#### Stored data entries
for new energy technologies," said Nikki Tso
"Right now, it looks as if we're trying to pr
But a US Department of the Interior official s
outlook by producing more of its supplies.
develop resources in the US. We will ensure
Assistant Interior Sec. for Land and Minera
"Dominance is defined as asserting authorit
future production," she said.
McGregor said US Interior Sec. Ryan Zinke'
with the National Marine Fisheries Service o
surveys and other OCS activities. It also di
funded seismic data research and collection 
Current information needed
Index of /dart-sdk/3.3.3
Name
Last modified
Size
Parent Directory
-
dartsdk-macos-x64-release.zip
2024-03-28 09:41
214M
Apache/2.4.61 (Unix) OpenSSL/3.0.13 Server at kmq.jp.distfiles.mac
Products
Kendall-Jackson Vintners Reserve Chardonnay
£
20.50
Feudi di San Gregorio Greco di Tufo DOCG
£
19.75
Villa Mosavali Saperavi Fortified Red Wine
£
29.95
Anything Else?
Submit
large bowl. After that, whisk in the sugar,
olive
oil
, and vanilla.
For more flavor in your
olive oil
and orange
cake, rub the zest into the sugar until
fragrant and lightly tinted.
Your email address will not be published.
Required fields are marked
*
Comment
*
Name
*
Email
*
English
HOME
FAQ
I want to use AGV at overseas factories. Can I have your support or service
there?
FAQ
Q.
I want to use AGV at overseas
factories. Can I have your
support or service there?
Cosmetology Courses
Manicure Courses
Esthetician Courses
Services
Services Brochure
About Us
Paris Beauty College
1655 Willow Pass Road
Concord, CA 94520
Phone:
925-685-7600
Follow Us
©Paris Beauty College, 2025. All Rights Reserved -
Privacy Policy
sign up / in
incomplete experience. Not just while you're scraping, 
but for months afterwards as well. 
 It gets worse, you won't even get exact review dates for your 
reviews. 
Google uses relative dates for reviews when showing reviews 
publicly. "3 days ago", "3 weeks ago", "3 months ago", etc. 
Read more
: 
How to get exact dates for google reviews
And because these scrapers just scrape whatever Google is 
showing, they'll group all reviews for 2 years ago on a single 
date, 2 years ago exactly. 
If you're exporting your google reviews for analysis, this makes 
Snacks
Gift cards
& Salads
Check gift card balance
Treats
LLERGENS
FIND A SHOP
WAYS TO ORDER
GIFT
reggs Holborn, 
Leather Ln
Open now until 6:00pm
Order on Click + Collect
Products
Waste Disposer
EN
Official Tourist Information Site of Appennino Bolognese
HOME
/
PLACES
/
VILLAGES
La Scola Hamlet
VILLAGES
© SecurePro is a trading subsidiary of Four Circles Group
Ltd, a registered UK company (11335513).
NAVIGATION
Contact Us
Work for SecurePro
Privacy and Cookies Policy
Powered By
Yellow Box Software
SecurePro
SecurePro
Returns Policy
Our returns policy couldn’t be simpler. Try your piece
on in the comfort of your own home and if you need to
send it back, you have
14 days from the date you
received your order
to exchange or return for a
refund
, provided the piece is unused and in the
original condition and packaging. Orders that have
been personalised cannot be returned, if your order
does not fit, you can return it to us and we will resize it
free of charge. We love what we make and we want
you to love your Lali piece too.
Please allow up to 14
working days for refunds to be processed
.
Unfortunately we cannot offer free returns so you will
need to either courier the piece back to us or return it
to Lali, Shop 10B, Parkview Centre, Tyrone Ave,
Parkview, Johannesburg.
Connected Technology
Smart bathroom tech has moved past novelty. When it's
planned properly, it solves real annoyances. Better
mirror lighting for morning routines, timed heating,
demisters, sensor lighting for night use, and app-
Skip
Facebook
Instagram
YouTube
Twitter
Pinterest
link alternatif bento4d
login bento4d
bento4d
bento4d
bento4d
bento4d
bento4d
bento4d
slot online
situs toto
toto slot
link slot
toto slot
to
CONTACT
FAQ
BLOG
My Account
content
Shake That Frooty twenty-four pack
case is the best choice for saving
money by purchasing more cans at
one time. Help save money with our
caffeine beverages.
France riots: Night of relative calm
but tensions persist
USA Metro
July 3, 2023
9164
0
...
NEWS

#### ACTION ITEM
Check each line of the data above, and please copy the ones in which the string "Paris" occurs.

#### SOLUTION
Paris Beauty College
©Paris Beauty College, 2025. All Rights Reserved -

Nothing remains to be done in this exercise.